- [Available data]:
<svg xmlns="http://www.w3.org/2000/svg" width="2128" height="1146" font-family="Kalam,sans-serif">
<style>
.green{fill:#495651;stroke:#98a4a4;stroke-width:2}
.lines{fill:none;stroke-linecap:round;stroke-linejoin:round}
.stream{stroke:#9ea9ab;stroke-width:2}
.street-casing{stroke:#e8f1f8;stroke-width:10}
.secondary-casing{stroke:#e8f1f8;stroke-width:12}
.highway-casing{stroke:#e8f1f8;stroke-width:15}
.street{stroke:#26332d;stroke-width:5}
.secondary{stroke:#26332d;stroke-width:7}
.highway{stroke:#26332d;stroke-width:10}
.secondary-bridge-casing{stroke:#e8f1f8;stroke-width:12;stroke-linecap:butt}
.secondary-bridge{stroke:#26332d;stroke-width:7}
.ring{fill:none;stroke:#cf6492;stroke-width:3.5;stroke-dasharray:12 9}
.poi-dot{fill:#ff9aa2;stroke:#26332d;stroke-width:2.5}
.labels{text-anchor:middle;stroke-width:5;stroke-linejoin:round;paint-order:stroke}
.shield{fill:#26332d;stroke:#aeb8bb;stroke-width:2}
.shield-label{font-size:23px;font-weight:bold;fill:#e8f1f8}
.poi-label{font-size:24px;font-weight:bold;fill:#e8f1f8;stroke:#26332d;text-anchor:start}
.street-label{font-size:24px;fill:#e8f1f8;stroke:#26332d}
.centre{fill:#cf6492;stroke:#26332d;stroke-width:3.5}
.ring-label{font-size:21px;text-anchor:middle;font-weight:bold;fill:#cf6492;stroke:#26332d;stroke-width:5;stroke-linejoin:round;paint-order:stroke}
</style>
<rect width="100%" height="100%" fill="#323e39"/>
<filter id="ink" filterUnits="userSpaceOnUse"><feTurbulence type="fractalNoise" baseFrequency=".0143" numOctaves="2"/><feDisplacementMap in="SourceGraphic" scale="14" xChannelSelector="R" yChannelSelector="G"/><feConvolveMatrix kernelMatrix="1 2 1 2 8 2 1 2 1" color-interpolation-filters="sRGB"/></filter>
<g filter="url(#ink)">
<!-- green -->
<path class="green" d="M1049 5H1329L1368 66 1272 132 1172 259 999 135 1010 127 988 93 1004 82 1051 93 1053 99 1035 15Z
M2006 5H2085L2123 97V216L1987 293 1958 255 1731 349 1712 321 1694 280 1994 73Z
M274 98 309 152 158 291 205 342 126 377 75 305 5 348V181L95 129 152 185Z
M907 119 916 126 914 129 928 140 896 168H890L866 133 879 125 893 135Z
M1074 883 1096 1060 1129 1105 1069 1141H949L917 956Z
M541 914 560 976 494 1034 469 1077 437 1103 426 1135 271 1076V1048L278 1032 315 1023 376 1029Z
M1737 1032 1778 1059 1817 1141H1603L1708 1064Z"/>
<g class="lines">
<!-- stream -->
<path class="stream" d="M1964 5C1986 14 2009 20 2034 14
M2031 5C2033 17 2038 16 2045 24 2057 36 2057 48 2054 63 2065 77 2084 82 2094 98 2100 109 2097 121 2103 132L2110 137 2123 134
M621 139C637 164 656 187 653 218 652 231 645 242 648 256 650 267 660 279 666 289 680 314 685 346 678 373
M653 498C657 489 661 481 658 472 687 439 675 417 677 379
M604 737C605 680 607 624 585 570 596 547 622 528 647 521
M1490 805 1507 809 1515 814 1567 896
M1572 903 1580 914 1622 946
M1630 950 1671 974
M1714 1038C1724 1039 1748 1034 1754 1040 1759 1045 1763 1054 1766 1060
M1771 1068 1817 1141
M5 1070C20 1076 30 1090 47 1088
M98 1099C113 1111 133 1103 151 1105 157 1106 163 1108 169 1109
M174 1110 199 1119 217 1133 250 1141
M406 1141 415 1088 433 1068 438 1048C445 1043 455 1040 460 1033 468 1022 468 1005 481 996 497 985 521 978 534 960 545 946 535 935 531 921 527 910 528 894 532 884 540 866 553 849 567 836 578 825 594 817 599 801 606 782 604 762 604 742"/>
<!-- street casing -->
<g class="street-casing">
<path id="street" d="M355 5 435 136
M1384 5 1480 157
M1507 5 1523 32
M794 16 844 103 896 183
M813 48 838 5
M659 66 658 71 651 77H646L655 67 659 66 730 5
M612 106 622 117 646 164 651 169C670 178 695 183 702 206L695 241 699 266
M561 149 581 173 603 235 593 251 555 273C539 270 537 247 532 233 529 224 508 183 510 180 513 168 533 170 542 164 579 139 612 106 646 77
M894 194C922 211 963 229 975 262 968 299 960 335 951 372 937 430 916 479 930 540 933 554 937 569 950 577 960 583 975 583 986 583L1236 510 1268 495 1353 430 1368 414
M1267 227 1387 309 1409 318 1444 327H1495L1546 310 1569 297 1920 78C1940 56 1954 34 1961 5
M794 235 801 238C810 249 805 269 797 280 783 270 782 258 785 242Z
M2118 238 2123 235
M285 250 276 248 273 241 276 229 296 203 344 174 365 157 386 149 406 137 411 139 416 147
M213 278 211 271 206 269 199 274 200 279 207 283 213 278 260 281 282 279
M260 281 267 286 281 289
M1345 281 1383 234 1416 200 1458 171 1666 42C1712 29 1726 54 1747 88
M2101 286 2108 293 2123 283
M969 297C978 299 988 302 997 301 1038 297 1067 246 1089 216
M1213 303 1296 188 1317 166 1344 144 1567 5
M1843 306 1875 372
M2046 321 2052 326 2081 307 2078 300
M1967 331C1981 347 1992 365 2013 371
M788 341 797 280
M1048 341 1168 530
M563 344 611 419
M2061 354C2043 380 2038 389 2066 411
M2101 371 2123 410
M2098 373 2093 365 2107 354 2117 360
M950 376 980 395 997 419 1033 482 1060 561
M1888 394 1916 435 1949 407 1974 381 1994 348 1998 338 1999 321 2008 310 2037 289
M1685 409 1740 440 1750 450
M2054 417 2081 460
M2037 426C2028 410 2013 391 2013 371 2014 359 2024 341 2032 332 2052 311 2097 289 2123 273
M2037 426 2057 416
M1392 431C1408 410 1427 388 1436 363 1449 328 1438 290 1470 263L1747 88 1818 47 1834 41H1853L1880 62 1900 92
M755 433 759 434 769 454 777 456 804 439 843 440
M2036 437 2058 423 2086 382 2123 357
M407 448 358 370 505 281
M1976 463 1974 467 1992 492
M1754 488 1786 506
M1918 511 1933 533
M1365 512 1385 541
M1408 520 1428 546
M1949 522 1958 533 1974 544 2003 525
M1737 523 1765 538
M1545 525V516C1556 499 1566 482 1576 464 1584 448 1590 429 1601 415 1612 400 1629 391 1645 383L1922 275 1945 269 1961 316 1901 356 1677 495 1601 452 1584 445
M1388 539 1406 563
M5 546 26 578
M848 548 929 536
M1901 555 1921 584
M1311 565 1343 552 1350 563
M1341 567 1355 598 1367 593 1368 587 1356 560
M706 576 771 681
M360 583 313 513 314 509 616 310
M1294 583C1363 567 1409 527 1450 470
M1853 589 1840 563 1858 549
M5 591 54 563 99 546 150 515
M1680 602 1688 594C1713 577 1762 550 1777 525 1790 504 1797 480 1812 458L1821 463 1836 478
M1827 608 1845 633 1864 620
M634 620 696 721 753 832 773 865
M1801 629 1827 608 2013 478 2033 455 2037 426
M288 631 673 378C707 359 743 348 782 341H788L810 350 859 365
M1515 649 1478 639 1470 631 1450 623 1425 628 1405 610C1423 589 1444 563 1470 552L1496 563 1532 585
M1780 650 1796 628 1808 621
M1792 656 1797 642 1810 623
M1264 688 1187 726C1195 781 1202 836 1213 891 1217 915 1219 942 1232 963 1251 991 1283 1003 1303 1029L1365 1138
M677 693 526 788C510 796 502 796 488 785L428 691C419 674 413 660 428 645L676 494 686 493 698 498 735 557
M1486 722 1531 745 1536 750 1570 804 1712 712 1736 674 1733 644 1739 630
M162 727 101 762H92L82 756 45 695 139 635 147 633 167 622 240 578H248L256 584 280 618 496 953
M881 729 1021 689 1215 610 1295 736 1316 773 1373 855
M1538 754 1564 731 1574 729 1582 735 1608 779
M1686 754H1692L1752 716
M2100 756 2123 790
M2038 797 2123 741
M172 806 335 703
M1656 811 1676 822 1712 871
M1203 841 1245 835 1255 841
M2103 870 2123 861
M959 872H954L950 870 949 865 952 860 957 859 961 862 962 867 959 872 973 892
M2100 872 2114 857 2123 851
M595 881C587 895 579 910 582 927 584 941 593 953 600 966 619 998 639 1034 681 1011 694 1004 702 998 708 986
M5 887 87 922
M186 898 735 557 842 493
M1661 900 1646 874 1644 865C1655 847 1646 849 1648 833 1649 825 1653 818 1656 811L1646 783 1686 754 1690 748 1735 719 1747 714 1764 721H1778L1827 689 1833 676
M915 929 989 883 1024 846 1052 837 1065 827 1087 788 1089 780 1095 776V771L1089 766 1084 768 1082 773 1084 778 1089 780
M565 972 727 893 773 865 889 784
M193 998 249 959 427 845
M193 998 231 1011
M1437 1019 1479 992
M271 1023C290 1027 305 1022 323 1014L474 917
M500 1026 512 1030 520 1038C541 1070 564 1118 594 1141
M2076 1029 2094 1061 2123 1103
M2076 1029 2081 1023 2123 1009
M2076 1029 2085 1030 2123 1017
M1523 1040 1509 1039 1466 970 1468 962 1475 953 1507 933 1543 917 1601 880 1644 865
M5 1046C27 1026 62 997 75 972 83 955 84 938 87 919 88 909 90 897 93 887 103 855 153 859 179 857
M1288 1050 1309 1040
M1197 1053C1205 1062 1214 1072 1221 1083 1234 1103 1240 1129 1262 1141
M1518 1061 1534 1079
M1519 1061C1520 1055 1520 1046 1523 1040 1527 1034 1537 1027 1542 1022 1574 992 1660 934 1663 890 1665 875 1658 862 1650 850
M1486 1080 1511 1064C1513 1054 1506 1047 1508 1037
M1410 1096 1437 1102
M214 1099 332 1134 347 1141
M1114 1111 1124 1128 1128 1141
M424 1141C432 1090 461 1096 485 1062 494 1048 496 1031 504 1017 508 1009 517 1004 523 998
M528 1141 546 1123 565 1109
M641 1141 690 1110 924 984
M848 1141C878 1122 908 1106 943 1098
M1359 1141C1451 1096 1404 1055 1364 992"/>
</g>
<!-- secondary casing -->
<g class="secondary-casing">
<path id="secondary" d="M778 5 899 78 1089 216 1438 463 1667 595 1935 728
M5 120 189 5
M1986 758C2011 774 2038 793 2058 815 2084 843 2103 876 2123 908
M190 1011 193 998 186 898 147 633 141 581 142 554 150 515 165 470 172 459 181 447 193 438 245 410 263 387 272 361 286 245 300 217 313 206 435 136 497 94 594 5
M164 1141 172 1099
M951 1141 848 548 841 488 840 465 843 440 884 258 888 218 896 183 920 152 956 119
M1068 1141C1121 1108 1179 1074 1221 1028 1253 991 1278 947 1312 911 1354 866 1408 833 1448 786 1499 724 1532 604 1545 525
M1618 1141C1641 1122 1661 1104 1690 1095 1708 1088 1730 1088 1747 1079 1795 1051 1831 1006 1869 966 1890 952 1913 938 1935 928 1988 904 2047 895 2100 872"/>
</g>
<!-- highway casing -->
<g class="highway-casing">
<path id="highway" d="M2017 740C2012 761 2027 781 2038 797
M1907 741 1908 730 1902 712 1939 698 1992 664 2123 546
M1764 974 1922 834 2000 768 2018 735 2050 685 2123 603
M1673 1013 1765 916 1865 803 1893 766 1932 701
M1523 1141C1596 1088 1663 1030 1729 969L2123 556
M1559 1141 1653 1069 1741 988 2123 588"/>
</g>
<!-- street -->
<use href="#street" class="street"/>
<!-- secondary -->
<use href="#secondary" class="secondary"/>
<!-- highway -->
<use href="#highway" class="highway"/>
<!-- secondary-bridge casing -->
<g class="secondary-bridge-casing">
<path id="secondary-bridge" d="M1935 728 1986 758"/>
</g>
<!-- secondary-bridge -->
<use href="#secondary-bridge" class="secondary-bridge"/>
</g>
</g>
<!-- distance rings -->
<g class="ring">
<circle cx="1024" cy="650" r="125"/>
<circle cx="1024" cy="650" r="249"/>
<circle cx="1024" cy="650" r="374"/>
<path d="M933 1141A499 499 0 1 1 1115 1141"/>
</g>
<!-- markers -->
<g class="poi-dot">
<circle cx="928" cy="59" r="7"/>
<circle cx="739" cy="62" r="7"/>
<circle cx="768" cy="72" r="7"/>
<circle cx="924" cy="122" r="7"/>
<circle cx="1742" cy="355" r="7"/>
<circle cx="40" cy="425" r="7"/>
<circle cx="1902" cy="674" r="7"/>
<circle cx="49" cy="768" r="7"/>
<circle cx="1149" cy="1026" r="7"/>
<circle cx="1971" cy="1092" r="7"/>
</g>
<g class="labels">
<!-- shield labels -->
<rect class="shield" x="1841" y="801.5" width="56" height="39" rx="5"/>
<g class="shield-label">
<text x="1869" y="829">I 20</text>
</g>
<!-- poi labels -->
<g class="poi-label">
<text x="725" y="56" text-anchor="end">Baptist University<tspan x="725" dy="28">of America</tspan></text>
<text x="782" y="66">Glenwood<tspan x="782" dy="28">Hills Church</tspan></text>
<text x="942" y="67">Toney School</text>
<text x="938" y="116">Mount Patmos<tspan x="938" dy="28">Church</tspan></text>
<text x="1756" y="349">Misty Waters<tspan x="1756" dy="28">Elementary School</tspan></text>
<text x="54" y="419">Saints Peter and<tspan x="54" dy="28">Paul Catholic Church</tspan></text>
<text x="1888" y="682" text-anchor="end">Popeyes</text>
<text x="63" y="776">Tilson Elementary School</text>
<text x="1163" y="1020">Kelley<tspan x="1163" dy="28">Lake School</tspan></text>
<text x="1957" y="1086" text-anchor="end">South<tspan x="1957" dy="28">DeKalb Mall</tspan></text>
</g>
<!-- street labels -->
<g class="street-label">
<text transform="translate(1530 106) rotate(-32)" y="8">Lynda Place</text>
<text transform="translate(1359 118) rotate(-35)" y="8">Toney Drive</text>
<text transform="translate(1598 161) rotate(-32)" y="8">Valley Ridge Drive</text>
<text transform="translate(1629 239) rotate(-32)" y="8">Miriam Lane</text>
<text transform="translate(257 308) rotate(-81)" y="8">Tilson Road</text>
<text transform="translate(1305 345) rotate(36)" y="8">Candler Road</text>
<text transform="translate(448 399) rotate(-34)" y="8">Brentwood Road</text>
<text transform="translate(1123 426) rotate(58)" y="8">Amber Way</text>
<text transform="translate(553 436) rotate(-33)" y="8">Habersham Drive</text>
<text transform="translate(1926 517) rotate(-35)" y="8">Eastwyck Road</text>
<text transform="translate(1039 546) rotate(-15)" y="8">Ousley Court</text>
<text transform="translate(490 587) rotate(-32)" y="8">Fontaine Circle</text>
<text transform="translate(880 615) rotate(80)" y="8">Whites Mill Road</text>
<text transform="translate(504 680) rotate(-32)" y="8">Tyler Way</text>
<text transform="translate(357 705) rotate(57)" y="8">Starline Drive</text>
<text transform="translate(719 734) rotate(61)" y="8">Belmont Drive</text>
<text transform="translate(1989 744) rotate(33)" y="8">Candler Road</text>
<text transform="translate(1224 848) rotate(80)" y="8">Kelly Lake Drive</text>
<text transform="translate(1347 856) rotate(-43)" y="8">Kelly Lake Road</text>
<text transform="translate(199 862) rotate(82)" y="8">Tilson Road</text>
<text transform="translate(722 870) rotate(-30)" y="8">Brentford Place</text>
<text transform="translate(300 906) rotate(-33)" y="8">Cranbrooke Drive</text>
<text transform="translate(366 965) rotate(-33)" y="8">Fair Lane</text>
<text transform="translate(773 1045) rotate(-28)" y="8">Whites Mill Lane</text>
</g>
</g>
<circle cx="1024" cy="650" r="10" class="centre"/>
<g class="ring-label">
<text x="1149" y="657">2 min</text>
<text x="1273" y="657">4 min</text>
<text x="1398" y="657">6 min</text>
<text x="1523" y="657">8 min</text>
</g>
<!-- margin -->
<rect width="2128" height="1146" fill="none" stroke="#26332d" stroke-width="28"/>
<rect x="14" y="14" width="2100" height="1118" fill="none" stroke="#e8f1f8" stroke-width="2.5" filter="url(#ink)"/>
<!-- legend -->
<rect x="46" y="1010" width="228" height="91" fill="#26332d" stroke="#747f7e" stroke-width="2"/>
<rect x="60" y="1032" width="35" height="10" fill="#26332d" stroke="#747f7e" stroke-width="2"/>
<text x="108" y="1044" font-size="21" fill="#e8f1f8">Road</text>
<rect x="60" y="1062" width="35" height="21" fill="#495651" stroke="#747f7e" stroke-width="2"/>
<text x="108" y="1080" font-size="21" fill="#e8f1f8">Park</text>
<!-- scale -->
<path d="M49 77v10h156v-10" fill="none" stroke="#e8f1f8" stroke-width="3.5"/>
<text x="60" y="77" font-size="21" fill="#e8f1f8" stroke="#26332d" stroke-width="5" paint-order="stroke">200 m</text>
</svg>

- [Task directions]: The answer must be every line from the entries above that holds the string "lines".

- [Answer area]:
.lines{fill:none;stroke-linecap:round;stroke-linejoin:round}
<g class="lines">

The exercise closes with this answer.